Assim, tendo “reconstruído” a ciência econômica como sendo, em última instância, derivada de uma proposição verdadeira a priori, Mises forneceu uma derradeira fundação filosófica para a economia. Mises chama a essa fundação “praxeologia”, a lógica da ação, de forma a enfatizar o fato de que as suas proposições podem ser definitivamente provadas pelo indisputável axioma da ação e pelas igualmente indisputáveis leis do raciocínio lógico (como os princípios da identidade e da contradição) – ou seja, completamente independente de qualquer forma de teste empírico (como utilizado, por exemplo, na física). Porém, apesar de sua ideia de praxeologia e da sua edificação de todo um sistema de pensamento praxeológico o colocar entre os grandes pensadores da tradição ocidental moderna do racionalismo, na sua procura por fundações sólidas Mises não pensa ser possível validar outra proposição dessa mesma tradição racionalista: a de que existe também uma fundação lógica para a ética. Segundo Mises, não existe uma derradeira fundação lógica para proposições éticas no mesmo sentido em que existe para proposições econômicas. A ciência econômica pode informar-nos se determinados meios são apropriados para concretizar certos fins, porém é impossível para a economia ou para qualquer outra ciência determinar se um certo fim é justo ou injusto. Não existe, para ele, justificação científica para escolher um fim em detrimento de outro. Em última instância, qual fim é escolhido é uma decisão arbitrária de um ponto de vista científico e é um assunto de capricho subjetivo, impossível de ser justificado além do simples fato de ser apreciado ou não por quem o escolhe.
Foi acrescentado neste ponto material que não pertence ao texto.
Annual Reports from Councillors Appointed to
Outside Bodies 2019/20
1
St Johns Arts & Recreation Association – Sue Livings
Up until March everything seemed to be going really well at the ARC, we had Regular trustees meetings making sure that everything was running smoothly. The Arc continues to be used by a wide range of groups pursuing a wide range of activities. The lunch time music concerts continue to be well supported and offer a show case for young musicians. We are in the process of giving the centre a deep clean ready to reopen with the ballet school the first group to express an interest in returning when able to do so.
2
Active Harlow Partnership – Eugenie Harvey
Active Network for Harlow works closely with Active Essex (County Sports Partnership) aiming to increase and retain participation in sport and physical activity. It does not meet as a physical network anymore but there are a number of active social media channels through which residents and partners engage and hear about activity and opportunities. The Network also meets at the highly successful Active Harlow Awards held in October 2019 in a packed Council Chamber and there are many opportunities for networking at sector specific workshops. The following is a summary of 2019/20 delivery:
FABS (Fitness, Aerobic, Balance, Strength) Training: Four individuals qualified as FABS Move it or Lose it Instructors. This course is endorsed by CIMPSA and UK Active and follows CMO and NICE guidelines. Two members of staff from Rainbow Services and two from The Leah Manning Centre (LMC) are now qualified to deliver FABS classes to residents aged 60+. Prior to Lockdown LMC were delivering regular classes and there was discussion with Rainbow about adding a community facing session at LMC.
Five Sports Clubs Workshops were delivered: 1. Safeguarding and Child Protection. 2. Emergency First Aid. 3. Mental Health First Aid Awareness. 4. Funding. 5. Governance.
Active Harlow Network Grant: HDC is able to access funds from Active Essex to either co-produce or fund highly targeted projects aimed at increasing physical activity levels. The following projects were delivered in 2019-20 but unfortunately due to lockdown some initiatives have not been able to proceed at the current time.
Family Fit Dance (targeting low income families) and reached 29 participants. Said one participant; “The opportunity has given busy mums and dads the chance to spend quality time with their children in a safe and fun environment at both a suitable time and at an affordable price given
Muitos libertários seguiram Mises nesse ponto. Como Mises, estes abandonaram a ideia de uma fundação racional para a ética. Como ele, defendem a proposição econômica de que a ordem libertária de propriedade privada produz um melhor nível de vida que qualquer outra; que a grande maioria das pessoas prefere um nível de vida superior a um inferior; e logo que a ordem libertária deveria ser bastante popular. Mas, em última análise, como Mises certamente sabia, tais considerações podem apenas convencer alguém do libertarianismo se esse alguém tiver aceito o objetivo “utilitário” da maximização da riqueza. Para aqueles que não partilham desse objetivo, o libertarianismo não tem apelo. Assim, em última análise, o libertarianismo funda-se apenas num ato arbitrário de fé.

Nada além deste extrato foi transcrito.